Texto fornecido:

Por um lado, isto aliviaria uma grande parcela dos que hoje são tributados com baixos rendimentos e, por outro, estimularia o consumo e ativação da economia, visto que a propensão marginal[1] a consumir é maior nas camadas mais baixas de renda.
Ademais, se a atualização viesse acompanhada pela revogação de duas medidas excêntricas que privilegiam os ricos – isenção do imposto sobre lucros e dividendos e permissão para dedução dos juros sobre capital próprio, pagos aos sócios e acionistas -, o impacto seria significativo na arrecadação. Somente com o fim da isenção sobre lucros e dividendos, o acréscimo poderia ser de R$ 53 bilhões aos cofres públicos.
Essas correções poderiam elevar a justiça social com maior crescimento econômico, ao tributar quem tem mais condições de pagar e elevar a disponibilidade de renda na base da sociedade que seriam traduzidos em mais consumo, geração de emprego, renda e lucro para as empresas.
Mas, se, além da correção inflacionária da tabela do IR, fosse feito o ajuste em todo Imposto de Renda para uma alíquota padrão desenvolvido de 45%, o potencial de incremento de receitas da taxação progressiva alcançaria a ordem de R$ 357 bilhões, e apenas 59 mil (0,02% da população brasileira) pagariam alíquotas de 45%.
No mundo desenvolvido, a tributação é progressiva e incide mais sobre a renda e o patrimônio, e não sobre o consumo, ver Figura 1. Diferente da reforma do Paulo Guedes que, apenas simplifica consumo sem alterar tributos sobre renda e patrimônio, a máquina do progresso pauta-se pela maior tributação dos ricos (grandes empresários ofertantes) e menor tributação aos trabalhadores na renda e nos impostos sobre produtos do consumo (demandantes). Por lá, a máquina capitalista roda de forma um pouco mais virtuosa, redistribuindo recursos concentrados no topo da pirâmide de renda que dinamizam a economia com maior consumo, emprego, renda e lucro.

Dados fornecidos:
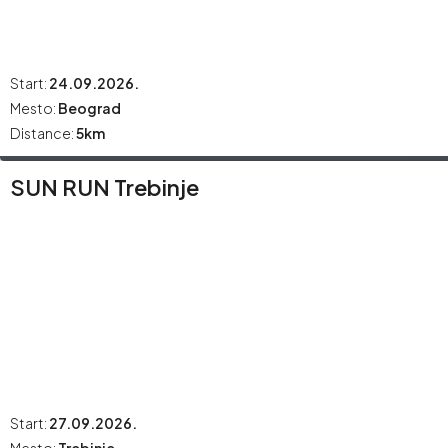
Start:
24.09.2026.
Mesto:
Beograd
Distance:
5km
SUN RUN Trebinje
Start:
27.09.2026.
Mesto:
Trebinje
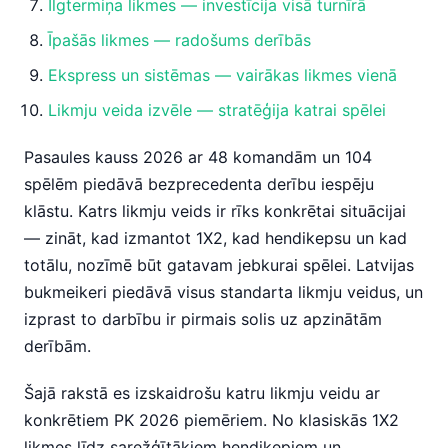
Ilgtermiņa likmes — investīcija visā turnīrā
Īpašās likmes — radošums derībās
Ekspress un sistēmas — vairākas likmes vienā
Likmju veida izvēle — stratēģija katrai spēlei
Pasaules kauss 2026 ar 48 komandām un 104
spēlēm piedāvā bezprecedenta derību iespēju
klāstu. Katrs likmju veids ir rīks konkrētai situācijai
— zināt, kad izmantot 1X2, kad hendikepsu un kad
totālu, nozīmē būt gatavam jebkurai spēlei. Latvijas
bukmeikeri piedāvā visus standarta likmju veidus, un
izprast to darbību ir pirmais solis uz apzinātām
derībām.
Šajā rakstā es izskaidrošu katru likmju veidu ar
konkrētiem PK 2026 piemēriem. No klasiskās 1X2
likmes līdz sarežģītākiem hendikepiem un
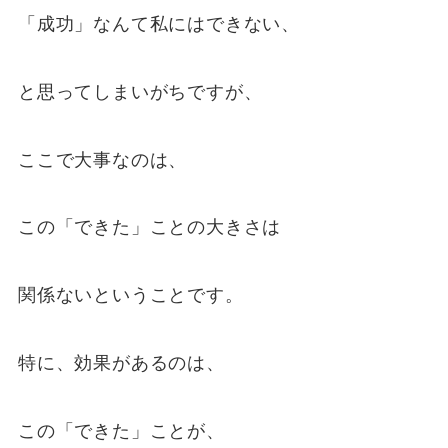
「成功」なんて私にはできない、
と思ってしまいがちですが、
ここで大事なのは、
この「できた」ことの大きさは
関係ないということです。
特に、効果があるのは、
この「できた」ことが、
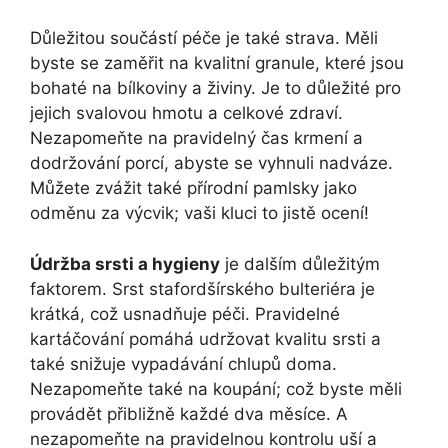
Důležitou součástí péče je také strava. Měli
byste se zaměřit na kvalitní granule, které jsou
bohaté na bílkoviny a živiny. Je to důležité pro
jejich svalovou hmotu a celkové zdraví.
Nezapomeňte na pravidelný čas krmení a
dodržování porcí, abyste se vyhnuli nadváze.
Můžete zvážit také přírodní pamlsky jako
odměnu za výcvik; vaši kluci to jistě ocení!
Údržba srsti a hygieny
je dalším důležitým
faktorem. Srst stafordšírského bulteriéra je
krátká, což usnadňuje péči. Pravidelné
kartáčování pomáhá udržovat kvalitu srsti a
také snižuje vypadávání chlupů doma.
Nezapomeňte také na koupání; což byste měli
provádět přibližně každé dva měsíce. A
nezapomeňte na pravidelnou kontrolu uší a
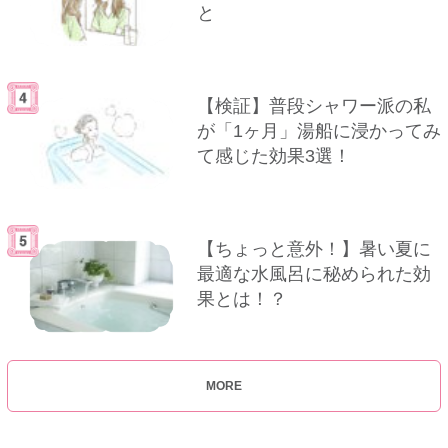
と
【検証】普段シャワー派の私
が「1ヶ月」湯船に浸かってみ
て感じた効果3選！
【ちょっと意外！】暑い夏に
最適な水風呂に秘められた効
果とは！？
MORE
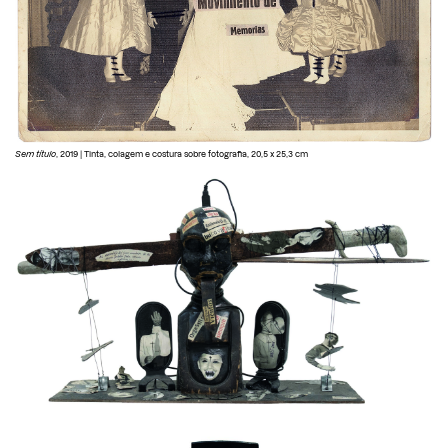
Sem título
, 2019 | Tinta, colagem e costura sobre fotografia, 20,5 x 25,3 cm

Tarefa proposta: Reescreva o trecho do texto sobre tributação que começa em "Essas correções poderiam" e vai até "para as empresas.", trocando "justiça social" por "equidade social". Os dados não são necessários para esta atividade.

Resposta do exercício:
Essas correções poderiam elevar a equidade social com maior crescimento econômico, ao tributar quem tem mais condições de pagar e elevar a disponibilidade de renda na base da sociedade que seriam traduzidos em mais consumo, geração de emprego, renda e lucro para as empresas.